Coping With Distressing Thoughts (i.e. Disordered Thinking, OCD, BPD)
Many of us can relate to finding ourselves on the hamster wheel, with repeated, intrusive, even disturbing thoughts that distress us. Here are some common thoughts that many people with Borderline Personality Disorder (as well as those with eating disorders/disordered eating, OCD – Obsessive Compulsive Disorder, and anxiety experience.)
- Distorted thoughts about food, eating, and body image
- Frightening thoughts about self-harm
- Worries about being abandoned or rejected, even when there is no “evidence” that this is or will happen
- Fears of being alone
- Radical Acceptance: Radically accepting is saying “I accept that I am having these thoughts right now. There is cause. I’m having them for a reason, even if I don’t understand that reason.” This is probably (at least for me) the most DIFFICULT skill to practice when I’m feeling anxious and distressed over unwanted, troubling thoughts. What? You want me to ACCEPT this is happening? Well, to be honest, not accepting them doesn’t help much. And, accepting does NOT mean that you’re saying, “I enjoy these thoughts. I feel just swell that I’m experiencing these thoughts.” No. Accepting does not mean you approve, enjoy, or appreciate the experience. Accepting is just the first step of recovering. We must accept “what is” before we can change it if we want or need to. We must be honest and acknowledge the reality of our experience first.
- Opposite Action: Every emotion has an associated action. For example, when we are sad, the action is often to retreat. When we are afraid, the reaction is often to run or avoid. With Opposite Action, we identify the action associated with the current emotion and then do the OPPOSITE. This, in turn, helps to change the emotion, if that is what we are seeking.

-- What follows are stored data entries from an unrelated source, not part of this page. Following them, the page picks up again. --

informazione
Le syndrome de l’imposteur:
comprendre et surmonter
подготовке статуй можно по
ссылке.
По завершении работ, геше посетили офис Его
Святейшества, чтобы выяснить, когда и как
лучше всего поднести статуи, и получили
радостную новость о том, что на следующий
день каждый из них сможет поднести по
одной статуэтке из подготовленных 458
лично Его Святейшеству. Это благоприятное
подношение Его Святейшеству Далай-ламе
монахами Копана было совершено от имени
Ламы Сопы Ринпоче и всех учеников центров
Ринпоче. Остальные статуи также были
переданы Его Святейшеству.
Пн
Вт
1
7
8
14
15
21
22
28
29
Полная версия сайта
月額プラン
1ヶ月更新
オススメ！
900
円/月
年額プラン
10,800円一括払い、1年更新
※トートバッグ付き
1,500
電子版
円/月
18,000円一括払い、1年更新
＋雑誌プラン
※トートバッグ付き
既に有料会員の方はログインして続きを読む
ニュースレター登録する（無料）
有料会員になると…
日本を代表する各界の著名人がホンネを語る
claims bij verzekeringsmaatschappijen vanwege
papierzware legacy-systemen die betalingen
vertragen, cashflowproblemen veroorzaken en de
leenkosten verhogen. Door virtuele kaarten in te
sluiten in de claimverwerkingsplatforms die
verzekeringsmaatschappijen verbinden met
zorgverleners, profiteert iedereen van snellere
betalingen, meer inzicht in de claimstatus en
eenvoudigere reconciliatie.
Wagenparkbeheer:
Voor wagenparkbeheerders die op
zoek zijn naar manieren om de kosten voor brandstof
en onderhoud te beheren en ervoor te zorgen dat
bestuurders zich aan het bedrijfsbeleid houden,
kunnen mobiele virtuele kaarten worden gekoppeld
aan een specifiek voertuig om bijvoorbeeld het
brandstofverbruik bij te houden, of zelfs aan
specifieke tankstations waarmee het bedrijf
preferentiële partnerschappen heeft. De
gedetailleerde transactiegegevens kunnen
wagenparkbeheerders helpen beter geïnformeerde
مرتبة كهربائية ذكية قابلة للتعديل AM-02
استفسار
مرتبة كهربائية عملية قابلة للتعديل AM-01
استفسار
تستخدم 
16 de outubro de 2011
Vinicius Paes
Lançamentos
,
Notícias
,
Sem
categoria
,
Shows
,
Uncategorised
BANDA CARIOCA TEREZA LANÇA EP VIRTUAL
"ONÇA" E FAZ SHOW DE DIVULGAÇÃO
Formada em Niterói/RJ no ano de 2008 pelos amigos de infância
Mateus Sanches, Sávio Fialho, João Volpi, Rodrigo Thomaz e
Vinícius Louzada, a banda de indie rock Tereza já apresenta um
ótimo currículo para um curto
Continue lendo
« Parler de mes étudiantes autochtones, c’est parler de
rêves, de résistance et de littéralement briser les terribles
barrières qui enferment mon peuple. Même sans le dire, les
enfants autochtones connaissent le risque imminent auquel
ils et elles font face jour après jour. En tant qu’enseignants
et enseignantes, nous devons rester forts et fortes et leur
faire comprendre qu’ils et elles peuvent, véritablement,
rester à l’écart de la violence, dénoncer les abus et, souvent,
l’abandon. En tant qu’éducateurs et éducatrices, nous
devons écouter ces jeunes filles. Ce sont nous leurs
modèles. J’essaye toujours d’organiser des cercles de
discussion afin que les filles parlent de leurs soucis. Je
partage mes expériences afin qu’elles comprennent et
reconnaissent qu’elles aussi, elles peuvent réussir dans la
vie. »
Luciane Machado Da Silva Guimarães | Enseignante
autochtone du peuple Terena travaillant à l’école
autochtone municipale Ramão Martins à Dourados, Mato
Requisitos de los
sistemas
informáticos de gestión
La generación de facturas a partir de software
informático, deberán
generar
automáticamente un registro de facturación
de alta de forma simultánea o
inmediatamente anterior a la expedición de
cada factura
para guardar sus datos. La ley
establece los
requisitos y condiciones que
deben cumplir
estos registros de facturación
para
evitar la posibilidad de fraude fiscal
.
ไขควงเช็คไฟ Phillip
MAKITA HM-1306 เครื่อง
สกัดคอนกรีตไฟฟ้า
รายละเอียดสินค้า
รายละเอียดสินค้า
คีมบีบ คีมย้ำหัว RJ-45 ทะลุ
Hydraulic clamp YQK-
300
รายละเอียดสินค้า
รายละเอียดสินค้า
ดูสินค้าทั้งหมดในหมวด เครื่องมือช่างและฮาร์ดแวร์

- Self-Soothing: Sometimes we cannot change the issue at hand that is causing the distress. During this time, think of yourself as a child who needs your loving care, attention, and soothing. Soothe through activities that please your senses, such as a warm fleece blanket (touch), scented lotion (smell), looking at art or nature (sight), listening to soothing music (sound), eating a piece of your favorite hard candy (taste).
- Put it on the shelf: This is where you get to push away the thoughts if they get to be too much. You’ve already accepted that they are present, but if they are relentless, you might imagine giving yourself a conscious break by imagining placing the thought on a shelf to be tended to later. In the meantime, you can distract by watching a good television program, reading a book, going for a walk, or something else that gets your mind off of the issue.